▶ _TEXT FOR ANALYSIS_
┄┄┄┄┄┄

3.5. Resource Management¶
Let’s start with a basic example. We start a VM on Amazon EC2 using the SAGA resource API, submit a job to the newly instantiated VM using the SAGA job API and finally shut down the VM.
Note
In order to run this example, you need an account with Amazon EC2. You also need your Amazon EC2 id and key.
#!/usr/bin/env python
__author__ = "Andre Merzky, Ole Weidner"
__copyright__ = "Copyright 2012-2013, The SAGA Project"
__license__ = "MIT"
""" This is an example which shows how to access Amazon EC2 clouds via the SAGA
resource package.
In order to run this example, you need to set the following environment
variables:
* EC2_ACCESS_KEY: your Amazon EC2 ID
* EC2_SECRET_KEY: your Amazon EC2 KEY
* EC2_SSH_KEYPAIR_ID: name of ssh keypair within EC2
* EC2_SSH_KEYPAIR: your ssh keypair to use to access the VM, e.g.,
/home/username/.ssh/id_rsa_ec2
"""
import os
import sys
import time
import radical.saga as rs
# ------------------------------------------------------------------------------
#
def main():
# In order to connect to EC2, we need an EC2 ID and KEY. We read those
# from the environment.
ec2_ctx = rs.Context('EC2')
ec2_ctx.user_id = os.environ['EC2_ACCESS_KEY']
ec2_ctx.user_key = os.environ['EC2_SECRET_KEY']
# The SSH keypair we want to use the access the EC2 VM. If the keypair is
# not yet registered on EC2 saga will register it automatically. This
# context specifies the key for VM startup, ie. the VM will be configured to
# accept this key
ec2keypair_ctx = rs.Context('EC2_KEYPAIR')

┄┄┄┄┄┄

▶ _WORK TASK 1_
From the SAGA resource management page, list the environment variables that the docstring says must be set before running the example.
▶ _WORK TASK 2_
Show each line of the records that contains the string "presets".

┄┄┄┄┄┄

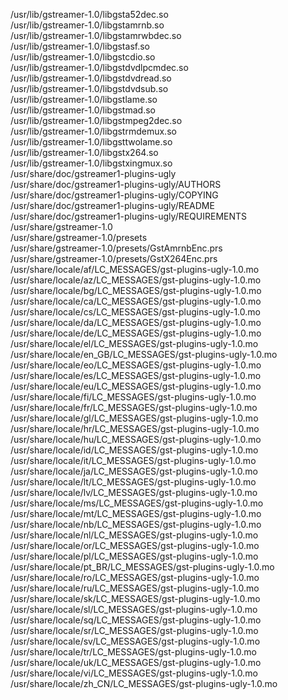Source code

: /usr/lib/gstreamer-1.0/libgsta52dec.so  
/usr/lib/gstreamer-1.0/libgstamrnb.so  
/usr/lib/gstreamer-1.0/libgstamrwbdec.so  
/usr/lib/gstreamer-1.0/libgstasf.so  
/usr/lib/gstreamer-1.0/libgstcdio.so  
/usr/lib/gstreamer-1.0/libgstdvdlpcmdec.so  
/usr/lib/gstreamer-1.0/libgstdvdread.so  
/usr/lib/gstreamer-1.0/libgstdvdsub.so  
/usr/lib/gstreamer-1.0/libgstlame.so  
/usr/lib/gstreamer-1.0/libgstmad.so  
/usr/lib/gstreamer-1.0/libgstmpeg2dec.so  
/usr/lib/gstreamer-1.0/libgstrmdemux.so  
/usr/lib/gstreamer-1.0/libgsttwolame.so  
/usr/lib/gstreamer-1.0/libgstx264.so  
/usr/lib/gstreamer-1.0/libgstxingmux.so  
/usr/share/doc/gstreamer1-plugins-ugly  
/usr/share/doc/gstreamer1-plugins-ugly/AUTHORS  
/usr/share/doc/gstreamer1-plugins-ugly/COPYING  
/usr/share/doc/gstreamer1-plugins-ugly/README  
/usr/share/doc/gstreamer1-plugins-ugly/REQUIREMENTS  
/usr/share/gstreamer-1.0  
/usr/share/gstreamer-1.0/presets  
/usr/share/gstreamer-1.0/presets/GstAmrnbEnc.prs  
/usr/share/gstreamer-1.0/presets/GstX264Enc.prs  
/usr/share/locale/af/LC\_MESSAGES/gst-plugins-ugly-1.0.mo  
/usr/share/locale/az/LC\_MESSAGES/gst-plugins-ugly-1.0.mo  
/usr/share/locale/bg/LC\_MESSAGES/gst-plugins-ugly-1.0.mo  
/usr/share/locale/ca/LC\_MESSAGES/gst-plugins-ugly-1.0.mo  
/usr/share/locale/cs/LC\_MESSAGES/gst-plugins-ugly-1.0.mo  
/usr/share/locale/da/LC\_MESSAGES/gst-plugins-ugly-1.0.mo  
/usr/share/locale/de/LC\_MESSAGES/gst-plugins-ugly-1.0.mo  
/usr/share/locale/el/LC\_MESSAGES/gst-plugins-ugly-1.0.mo  
/usr/share/locale/en\_GB/LC\_MESSAGES/gst-plugins-ugly-1.0.mo  
/usr/share/locale/eo/LC\_MESSAGES/gst-plugins-ugly-1.0.mo  
/usr/share/locale/es/LC\_MESSAGES/gst-plugins-ugly-1.0.mo  
/usr/share/locale/eu/LC\_MESSAGES/gst-plugins-ugly-1.0.mo  
/usr/share/locale/fi/LC\_MESSAGES/gst-plugins-ugly-1.0.mo  
/usr/share/locale/fr/LC\_MESSAGES/gst-plugins-ugly-1.0.mo  
/usr/share/locale/gl/LC\_MESSAGES/gst-plugins-ugly-1.0.mo  
/usr/share/locale/hr/LC\_MESSAGES/gst-plugins-ugly-1.0.mo  
/usr/share/locale/hu/LC\_MESSAGES/gst-plugins-ugly-1.0.mo  
/usr/share/locale/id/LC\_MESSAGES/gst-plugins-ugly-1.0.mo  
/usr/share/locale/it/LC\_MESSAGES/gst-plugins-ugly-1.0.mo  
/usr/share/locale/ja/LC\_MESSAGES/gst-plugins-ugly-1.0.mo  
/usr/share/locale/lt/LC\_MESSAGES/gst-plugins-ugly-1.0.mo  
/usr/share/locale/lv/LC\_MESSAGES/gst-plugins-ugly-1.0.mo  
/usr/share/locale/ms/LC\_MESSAGES/gst-plugins-ugly-1.0.mo  
/usr/share/locale/mt/LC\_MESSAGES/gst-plugins-ugly-1.0.mo  
/usr/share/locale/nb/LC\_MESSAGES/gst-plugins-ugly-1.0.mo  
/usr/share/locale/nl/LC\_MESSAGES/gst-plugins-ugly-1.0.mo  
/usr/share/locale/or/LC\_MESSAGES/gst-plugins-ugly-1.0.mo  
/usr/share/locale/pl/LC\_MESSAGES/gst-plugins-ugly-1.0.mo  
/usr/share/locale/pt\_BR/LC\_MESSAGES/gst-plugins-ugly-1.0.mo  
/usr/share/locale/ro/LC\_MESSAGES/gst-plugins-ugly-1.0.mo  
/usr/share/locale/ru/LC\_MESSAGES/gst-plugins-ugly-1.0.mo  
/usr/share/locale/sk/LC\_MESSAGES/gst-plugins-ugly-1.0.mo  
/usr/share/locale/sl/LC\_MESSAGES/gst-plugins-ugly-1.0.mo  
/usr/share/locale/sq/LC\_MESSAGES/gst-plugins-ugly-1.0.mo  
/usr/share/locale/sr/LC\_MESSAGES/gst-plugins-ugly-1.0.mo  
/usr/share/locale/sv/LC\_MESSAGES/gst-plugins-ugly-1.0.mo  
/usr/share/locale/tr/LC\_MESSAGES/gst-plugins-ugly-1.0.mo  
/usr/share/locale/uk/LC\_MESSAGES/gst-plugins-ugly-1.0.mo  
/usr/share/locale/vi/LC\_MESSAGES/gst-plugins-ugly-1.0.mo  
/usr/share/locale/zh\_CN/LC\_MESSAGES/gst-plugins-ugly-1.0.mo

┄┄┄┄┄┄

▶ _ANSWER SPACE 1_
EC2_ACCESS_KEY
EC2_SECRET_KEY
EC2_SSH_KEYPAIR_ID
EC2_SSH_KEYPAIR

▶ _ANSWER SPACE 2_
/usr/share/gstreamer-1.0/presets  
/usr/share/gstreamer-1.0/presets/GstAmrnbEnc.prs  
/usr/share/gstreamer-1.0/presets/GstX264Enc.prs  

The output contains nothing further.